Diário do Alentejo

Meio rosto
Opinião

Meio rosto

Vítor Encarnação, professor

12 de maio 2022 - 12:15

Só a conhecia de máscara posta, há já dois anos que aquele meio rosto perfeito lhe apareceu na vida, era uma manhã de março quando ela entrou no autocarro pela primeira vez, os olhos a lerem um livro, doze livros já ela leu desde aí, tantos quantos os títulos que ele apontou no caderno de Biologia.
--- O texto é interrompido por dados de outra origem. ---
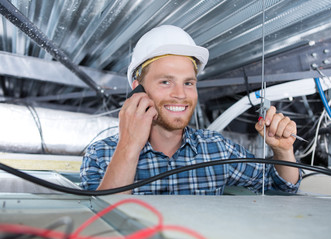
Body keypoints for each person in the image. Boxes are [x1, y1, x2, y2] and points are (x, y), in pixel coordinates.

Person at [80, 25, 301, 195]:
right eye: (166, 82)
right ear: (138, 90)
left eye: (188, 83)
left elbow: (279, 188)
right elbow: (95, 224)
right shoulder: (101, 155)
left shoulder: (218, 149)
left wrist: (283, 151)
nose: (181, 94)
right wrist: (128, 147)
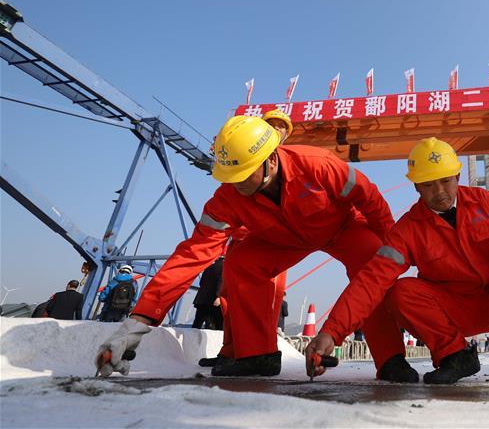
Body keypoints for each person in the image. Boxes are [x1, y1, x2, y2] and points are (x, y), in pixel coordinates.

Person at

Ela marcava a página, guardava o livro na mala, compunha a máscara e saía quatro paragens antes dele, ele continuava a viagem, tirava da mala o livro que ela ia lendo e lia o que ela tinha lido. E lendo as mesmas palavras que aqueles olhos leram, linha a linha, página a página, ele tentava perceber quem estava atrás da máscara. Árdua e terna tarefa tinha ele pela frente, a de ser uma espécie de espião livresco, um decifrador de códigos literários que lhe permitisse definir a intimidade daquela rapariga que lia livros no autocarro. Uma mulher construída com as palavras de José Saramago, de Afonso Cruz, de José Luís Peixoto, só pode ser uma mulher perfeita por dentro. Essa parte estava concluída, aquele meio rosto perfeito é certamente belo por dentro. Mas faltava o fundamental, faltava agora destapar o nariz, os lábios, a boca, o sorriso, ver a cara toda.  Esperou ansiosamente pela reunião do Conselho de Ministros, no dia seguinte já podia ver o rosto todo perfeito. O mistério iria finalmente ser desvendado. Enganou-se, pois manteve-se a obrigatoriedade do uso de máscara nos transportes coletivos de passageiros.